Membaca Alquran dari Kiri

H.B. Jassin tak terima terhadap protes tokoh-tokoh perihal membuka mushaf Alquran dari kiri. Dalam wawancara di Republika pada tanggal 24 Januari 1993, Jassin menanggapi dengan garang: “Saya kira tidak apa-apa. Membuka buku dari kiri ke kanan, biasa. Mereka maunya dari kanan ke kiri. Itu tidak esensial. Kalau tak boleh begitu, dalilnya apa. Hukumnya apa. Di surat itu dikatakan, lebih baik disesuaikan dengan al Quran yang ada. Kalau begitu, lalu apa yang saya berikan. Berarti saya disuruh stop, saya tak mau. Saya yakin, saya menjunjung ketinggian firman Tuhan”.

Pembaca tentu bisa merasakan emosionalitas bahasa yang diajukan Jassin. Semula Jassin ingin berargumentasi kenapa Alqur’anul Karim Bacaan Mulia dibuka dari kiri bukan dari kanan layaknya mushaf Alquran lain. Tapi, Jassin harus menyisipkan bahasa “berarti saya disuruh stop, saya tak mau”. Bahasa-bahasa ngotot itu selalu bermunculan di tema lain saat Jassin merespons balik pendapat-pendapat tokoh yang menolak-menghujat kerjanya. Jassin pun tampak tak tenang. Padahal kita merasa cukup dengan argumentasi Jassin, membuka Alquran dari kiri itu berpedoman pada terjemah Alquran versi Departemen Agama. Jadi, pemerintah sebagai referensi hadir merestui membuka-membaca Alquran dari kiri. Sah!

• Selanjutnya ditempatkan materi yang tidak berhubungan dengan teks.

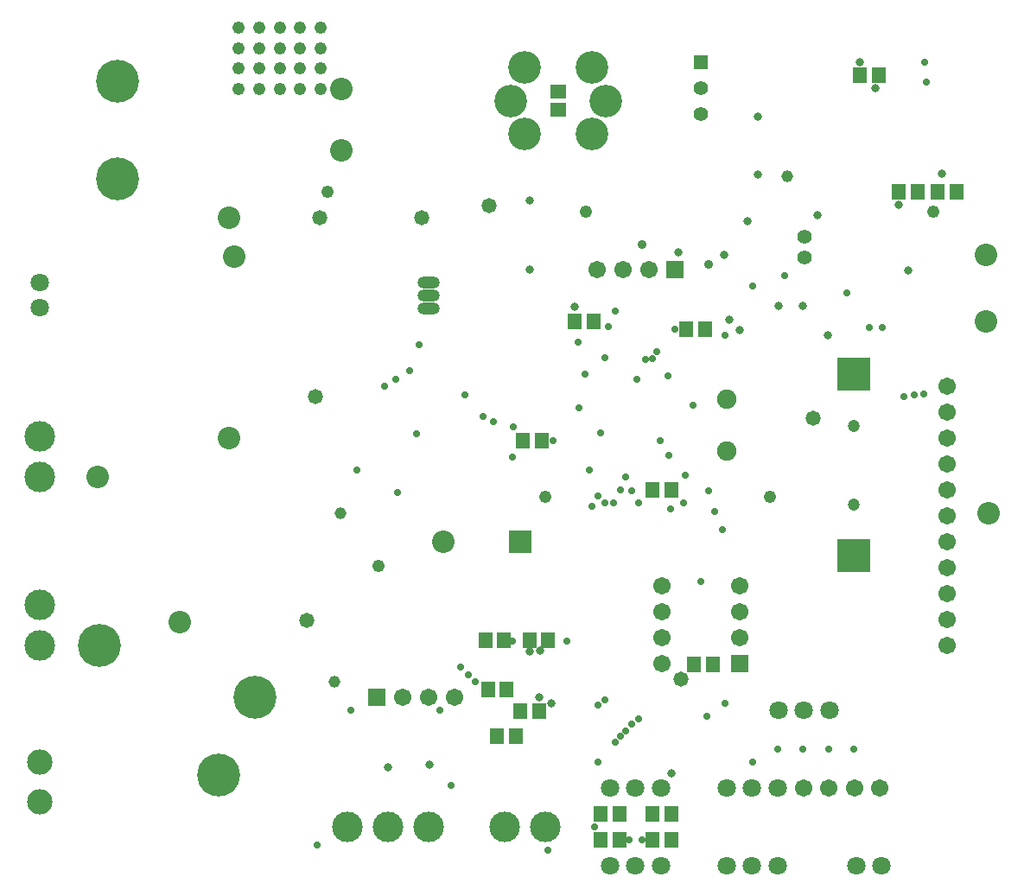
<source format=gbs>
%FSLAX25Y25*%
%MOIN*%
G70*
G01*
G75*
G04 Layer_Color=16711935*
%ADD10R,0.07874X0.03937*%
%ADD11C,0.03937*%
%ADD12O,0.02756X0.09843*%
%ADD13R,0.03248X0.01181*%
%ADD14R,0.01181X0.03248*%
%ADD15R,0.04724X0.05512*%
%ADD16R,0.04528X0.02362*%
%ADD17R,0.20276X0.09252*%
%ADD18R,0.05512X0.04724*%
%ADD19R,0.02362X0.04528*%
%ADD20R,0.11221X0.08465*%
%ADD21R,0.08465X0.11221*%
%ADD22R,0.04134X0.09449*%
%ADD23R,0.41929X0.35039*%
%ADD24R,0.12992X0.09449*%
%ADD25R,0.03937X0.09449*%
%ADD26O,0.08858X0.02362*%
%ADD27R,0.09449X0.04134*%
%ADD28R,0.35039X0.41929*%
%ADD29R,0.06693X0.06693*%
%ADD30O,0.00984X0.06102*%
%ADD31O,0.06102X0.00984*%
%ADD32C,0.01500*%
%ADD33C,0.03000*%
%ADD34C,0.03937*%
%ADD35C,0.01000*%
%ADD36C,0.02000*%
%ADD37C,0.07874*%
%ADD38C,0.11811*%
%ADD39C,0.11811*%
%ADD40C,0.04724*%
%ADD41C,0.05906*%
%ADD42R,0.05906X0.05906*%
%ADD43C,0.11000*%
%ADD44C,0.06299*%
%ADD45C,0.15748*%
%ADD46R,0.04724X0.04724*%
%ADD47R,0.07874X0.07874*%
%ADD48C,0.07874*%
%ADD49O,0.07874X0.03937*%
%ADD50O,0.07874X0.03937*%
%ADD51C,0.06693*%
%ADD52C,0.09000*%
%ADD53C,0.02000*%
%ADD54C,0.03800*%
%ADD55C,0.02500*%
%ADD56C,0.05000*%
%ADD57C,0.02800*%
%ADD58C,0.04000*%
%ADD59R,0.11811X0.11811*%
%ADD60C,0.19685*%
%ADD61C,0.00984*%
%ADD62C,0.02362*%
%ADD63C,0.00787*%
%ADD64C,0.00800*%
%ADD65R,0.08674X0.04737*%
%ADD66C,0.04737*%
%ADD67O,0.03556X0.10642*%
%ADD68R,0.04048X0.01981*%
%ADD69R,0.01981X0.04048*%
%ADD70R,0.05524X0.06312*%
%ADD71R,0.05328X0.03162*%
%ADD72R,0.21076X0.10052*%
%ADD73R,0.06312X0.05524*%
%ADD74R,0.03162X0.05328*%
%ADD75R,0.12020X0.09265*%
%ADD76R,0.09265X0.12020*%
%ADD77R,0.04934X0.10249*%
%ADD78R,0.42729X0.35839*%
%ADD79R,0.13792X0.10249*%
%ADD80R,0.04737X0.10249*%
%ADD81O,0.09658X0.03162*%
%ADD82R,0.10249X0.04934*%
%ADD83R,0.35839X0.42729*%
%ADD84R,0.07493X0.07493*%
%ADD85O,0.01784X0.06902*%
%ADD86O,0.06902X0.01784*%
%ADD87C,0.12611*%
%ADD88C,0.05524*%
%ADD89C,0.06706*%
%ADD90R,0.06706X0.06706*%
%ADD91C,0.11800*%
%ADD92C,0.07099*%
%ADD93C,0.16548*%
%ADD94R,0.05524X0.05524*%
%ADD95R,0.08674X0.08674*%
%ADD96C,0.08674*%
%ADD97O,0.08674X0.04737*%
%ADD98O,0.08674X0.04737*%
%ADD99C,0.07493*%
%ADD100C,0.09800*%
%ADD101C,0.04600*%
%ADD102C,0.03300*%
%ADD103C,0.05800*%
%ADD104C,0.03600*%
%ADD105C,0.04800*%
%ADD106R,0.12611X0.12611*%
D57*
X357927Y363071D02*
D03*
X350500Y352500D02*
D03*
X369000Y315500D02*
D03*
X278543Y195957D02*
D03*
X316000Y171000D02*
D03*
X284000Y346500D02*
D03*
X332000Y317500D02*
D03*
X323500Y251500D02*
D03*
X266500Y366000D02*
D03*
X334000Y180000D02*
D03*
X347500Y175000D02*
D03*
X352500Y175000D02*
D03*
X431500Y386000D02*
D03*
X363500Y302500D02*
D03*
X336500Y332000D02*
D03*
X356485Y360485D02*
D03*
X353858Y360142D02*
D03*
X359500Y329000D02*
D03*
X362358Y353858D02*
D03*
X365000Y372000D02*
D03*
X327748Y366752D02*
D03*
X318000Y329000D02*
D03*
X375000Y274500D02*
D03*
X368500Y305000D02*
D03*
X384500Y369500D02*
D03*
X372000Y342500D02*
D03*
X383500Y294500D02*
D03*
X380500Y301500D02*
D03*
X378000Y309500D02*
D03*
X302500Y251500D02*
D03*
X328000Y341500D02*
D03*
X330500Y354500D02*
D03*
X453500Y346000D02*
D03*
X457500Y346500D02*
D03*
X461000Y347000D02*
D03*
X462126Y467126D02*
D03*
X445000Y372500D02*
D03*
X440000D02*
D03*
X461504Y475000D02*
D03*
X407500Y392500D02*
D03*
X339500Y373000D02*
D03*
X395000Y388500D02*
D03*
X338110Y360890D02*
D03*
X342047Y379047D02*
D03*
X242500Y317500D02*
D03*
X262827Y355827D02*
D03*
X240000Y225000D02*
D03*
X257500Y352500D02*
D03*
X227000Y173000D02*
D03*
X253079Y349921D02*
D03*
X258000Y309000D02*
D03*
X265500Y331500D02*
D03*
X274500Y225000D02*
D03*
X291110Y338110D02*
D03*
X282500Y241500D02*
D03*
X295142Y336142D02*
D03*
X285500Y238500D02*
D03*
X302673Y334173D02*
D03*
X288000Y236000D02*
D03*
X302500Y322500D02*
D03*
X335500Y205000D02*
D03*
X333000Y303500D02*
D03*
X335500Y307500D02*
D03*
Y227000D02*
D03*
X377500Y222500D02*
D03*
X384500Y227500D02*
D03*
X338000Y305000D02*
D03*
Y229000D02*
D03*
X341500Y305000D02*
D03*
X342000Y212500D02*
D03*
X395000Y205000D02*
D03*
X351000Y305000D02*
D03*
Y221500D02*
D03*
X434000Y210000D02*
D03*
X348500Y309500D02*
D03*
Y219500D02*
D03*
X424500Y209760D02*
D03*
X343900Y309900D02*
D03*
X346000Y315000D02*
D03*
X344000Y215000D02*
D03*
X404685Y209815D02*
D03*
X346000Y217000D02*
D03*
X414500Y210000D02*
D03*
X362752Y323248D02*
D03*
D66*
X434000Y334500D02*
D03*
Y304185D02*
D03*
D70*
X379543Y242500D02*
D03*
X372457D02*
D03*
X306457Y329000D02*
D03*
X313543D02*
D03*
X356457Y310000D02*
D03*
X363543D02*
D03*
X376543Y372000D02*
D03*
X369457D02*
D03*
X333543Y375000D02*
D03*
X326457D02*
D03*
X473543Y425000D02*
D03*
X466457D02*
D03*
X436457Y470000D02*
D03*
X443543D02*
D03*
X451457Y425000D02*
D03*
X458543D02*
D03*
X312543Y224500D02*
D03*
X305457D02*
D03*
X292957Y233000D02*
D03*
X300043D02*
D03*
X291957Y252000D02*
D03*
X299043D02*
D03*
X308957D02*
D03*
X316043D02*
D03*
X303543Y215000D02*
D03*
X296457D02*
D03*
X356457Y185000D02*
D03*
X363543D02*
D03*
X343543Y185000D02*
D03*
X336457D02*
D03*
X343543Y175000D02*
D03*
X336457D02*
D03*
X356457Y175000D02*
D03*
X363543D02*
D03*
D73*
X320000Y456457D02*
D03*
Y463543D02*
D03*
D87*
X307055Y447055D02*
D03*
X332945Y472945D02*
D03*
X307055D02*
D03*
X301693Y460000D02*
D03*
X332945Y447055D02*
D03*
X338307Y460000D02*
D03*
D88*
X415000Y399626D02*
D03*
Y407500D02*
D03*
X375000Y455000D02*
D03*
Y465000D02*
D03*
D89*
X360000Y273000D02*
D03*
Y263000D02*
D03*
Y253000D02*
D03*
Y243000D02*
D03*
X390000Y273000D02*
D03*
Y263000D02*
D03*
Y253000D02*
D03*
X470000Y350000D02*
D03*
Y340000D02*
D03*
Y330000D02*
D03*
Y320000D02*
D03*
Y290000D02*
D03*
Y310000D02*
D03*
Y300000D02*
D03*
Y280000D02*
D03*
Y270000D02*
D03*
Y260000D02*
D03*
Y250000D02*
D03*
X355000Y395000D02*
D03*
X345000D02*
D03*
X335000D02*
D03*
X260000Y230000D02*
D03*
X270000D02*
D03*
X280000D02*
D03*
X444055Y195000D02*
D03*
X434213D02*
D03*
X424370D02*
D03*
X414528D02*
D03*
D90*
X390000Y243000D02*
D03*
X365000Y395000D02*
D03*
X250000Y230000D02*
D03*
D91*
X120000Y330591D02*
D03*
Y315000D02*
D03*
X238819Y180000D02*
D03*
X254410D02*
D03*
X270000D02*
D03*
X315000D02*
D03*
X299410D02*
D03*
X120000Y250000D02*
D03*
Y265591D02*
D03*
D92*
X405000Y225000D02*
D03*
X414843D02*
D03*
X424685D02*
D03*
X120000Y390000D02*
D03*
Y380157D02*
D03*
X340000Y165000D02*
D03*
X349843D02*
D03*
X359685D02*
D03*
X385000Y195000D02*
D03*
X394843D02*
D03*
X404685D02*
D03*
X385000Y165000D02*
D03*
X394843D02*
D03*
X404685D02*
D03*
X340000Y195000D02*
D03*
X349843D02*
D03*
X359685D02*
D03*
X435000Y165000D02*
D03*
X444842D02*
D03*
D93*
X150000Y430000D02*
D03*
Y467402D02*
D03*
X143000Y250000D02*
D03*
X189000Y200000D02*
D03*
X202974Y229978D02*
D03*
D94*
X375000Y475000D02*
D03*
D95*
X305461Y290000D02*
D03*
D96*
X275539D02*
D03*
X485000Y375000D02*
D03*
Y400591D02*
D03*
X486000Y301000D02*
D03*
X142500Y315000D02*
D03*
X236276Y441000D02*
D03*
X174035Y259035D02*
D03*
X193000Y330000D02*
D03*
X195000Y400000D02*
D03*
X193000Y415000D02*
D03*
X236276Y464512D02*
D03*
D97*
X270000Y380000D02*
D03*
Y390000D02*
D03*
D98*
Y385000D02*
D03*
D99*
X385000Y345000D02*
D03*
Y325000D02*
D03*
D100*
X120000Y189409D02*
D03*
Y205000D02*
D03*
D101*
X408500Y431000D02*
D03*
X236000Y301000D02*
D03*
X233740Y235740D02*
D03*
D102*
X317500Y227500D02*
D03*
X312543Y229957D02*
D03*
X308957Y247457D02*
D03*
X313000Y248000D02*
D03*
X270500Y204000D02*
D03*
X254500Y203000D02*
D03*
X363543Y200457D02*
D03*
X386000Y375500D02*
D03*
X384000Y400500D02*
D03*
X366500Y401500D02*
D03*
X390058Y371442D02*
D03*
X424000Y369500D02*
D03*
X468000Y432000D02*
D03*
X442500Y465000D02*
D03*
X393000Y413500D02*
D03*
X414500Y381000D02*
D03*
X405000D02*
D03*
X420000Y416000D02*
D03*
X455000Y394500D02*
D03*
X451500Y419882D02*
D03*
X436500Y475000D02*
D03*
X397000Y454000D02*
D03*
Y431500D02*
D03*
X326500Y380500D02*
D03*
X309000Y395000D02*
D03*
Y421500D02*
D03*
D103*
X367500Y237000D02*
D03*
X223000Y259500D02*
D03*
X418500Y337500D02*
D03*
X226457Y345957D02*
D03*
X293500Y419500D02*
D03*
X228000Y415000D02*
D03*
X267500D02*
D03*
D104*
X352500Y404500D02*
D03*
X378000Y397000D02*
D03*
D105*
X250571Y280571D02*
D03*
X231000Y425000D02*
D03*
X196850Y488189D02*
D03*
X204724D02*
D03*
X212598D02*
D03*
X220472D02*
D03*
X228346D02*
D03*
X196850Y480315D02*
D03*
X204724D02*
D03*
X212598D02*
D03*
X220472D02*
D03*
X228346D02*
D03*
X196850Y472441D02*
D03*
X204724D02*
D03*
X212598D02*
D03*
X220472D02*
D03*
X228346D02*
D03*
X196850Y464567D02*
D03*
X204724D02*
D03*
X212598D02*
D03*
X220472D02*
D03*
X228346D02*
D03*
X314961Y307087D02*
D03*
X401575D02*
D03*
X464567Y417323D02*
D03*
X330709D02*
D03*
D106*
X434000Y284500D02*
D03*
Y354500D02*
D03*
M02*

</source>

Quraish Shihab di antara sekian yang menanggapi tidak lagi meributkan wilayah ketuhanan. Seperti dalam tulisannya yang mendamaikan, Quraish Shihab menulis dalam kesejarahan masyarakat Arab sebagai penerima pertama Alquran, “al Qur’an diterima Nabi tidak tertulis, ayat-ayatnya dicampakkan ke dalam jiwa beliau, lalu secara lisan beliau sampaikan sambil memerintahkan menulis dan menghafalnya. “Kebetulan” masyarakat pertama yang bersentuhan dengan al Quran, menggunakan aksara, yang ditulis dari kanan ke kiri”.

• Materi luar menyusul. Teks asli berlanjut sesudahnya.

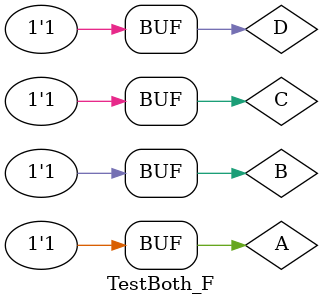
<source format=v>
`timescale 1ns / 1ps


module TestBoth_F;

	// Inputs
	reg A;
	reg B;
	reg C;
	reg D;

	// Outputs
	wire origin, simple;
	

	// Instantiate the Unit Under Test (UUT)
	original uut (
		.A(A), 
		.B(B), 
		.C(C), 
		.D(D), 
		.orig_F(origin)
	);
	simplified uut1 (
		.A(A), 
		.B(B), 
		.C(C), 
		.D(D), 
		.sim_F(simple)
	);

	initial begin
		// Initialize Inputs
		A = 0;
		B = 0;
		C = 0;
		D = 0;

		// Wait 100 ns for global reset to finish
		#50; A=0; B=0; C=0; D=1;
		#50; A=0; B=0; C=1; D=0;
		#50; A=0; B=0; C=1; D=1;
		#50; A=0; B=1; C=0; D=0;
		#50; A=0; B=1; C=0; D=1;
		#50; A=0; B=1; C=1; D=0;
		#50; A=0; B=1; C=1; D=1;
		#50; A=1; B=0; C=0; D=0;
		#50; A=1; B=0; C=0; D=1;
		#50; A=1; B=0; C=1; D=0;
		#50; A=1; B=0; C=1; D=1;
		#50; A=1; B=1; C=0; D=0;
		#50; A=1; B=1; C=0; D=1;
		#50; A=1; B=1; C=1; D=0;
		#50; A=1; B=1; C=1; D=1;
        
		// Add stimulus here

	end
      
endmodule


</source>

Quraish Shihab melanjutkan tulisannya dengan menghadirkan beberapa penjelasan dalam Alquran perihal kanan sebagai simbol kebaikan dan sebaliknya kiri sebagai simbol kesialan. Menurutnya, keterangan ini lazim digunakan ulama untuk melakukan klaim kebenaran dan keberuntungan kanan. Tulisan Quraish Shihab (Republika, 28 Januari 1993) mengingatkan kita saat Alquran ditulis dengan tangan dan keilmuan manusia. Penulisan dan penyusunan yang murni terpisah dari yang biasa disebut sebagai ketetapan Tuhan.

Orang-orang telanjur menghujat Jassin dengan berdalih kiri itu membawa sial. Seperti klaim kebanyakan, Alqur’anul Karim Bacaan Mulia “lebih banyak mudlaratnya” daripada manfaatnya.  Membuka-membaca Alquran dari kiri ke kanan seperti kasus Jassin bukan lagi sebagai narasi ideologi kiri juga kanan. Kita tidak perlu membakar Alqur’anul Karim Bacaan Mulia lagi seperti dulu dilakukan sebagian orang. Kita pantas mengurusi yang lain, tawaran membuka-membaca Alquran dari kiri ke kanan mengantarkan kita pada narasi besar perihal kesejarahan peralihan dan kesadaran beraksara Muslim modern: dari aksara Arab ke aksara Latin.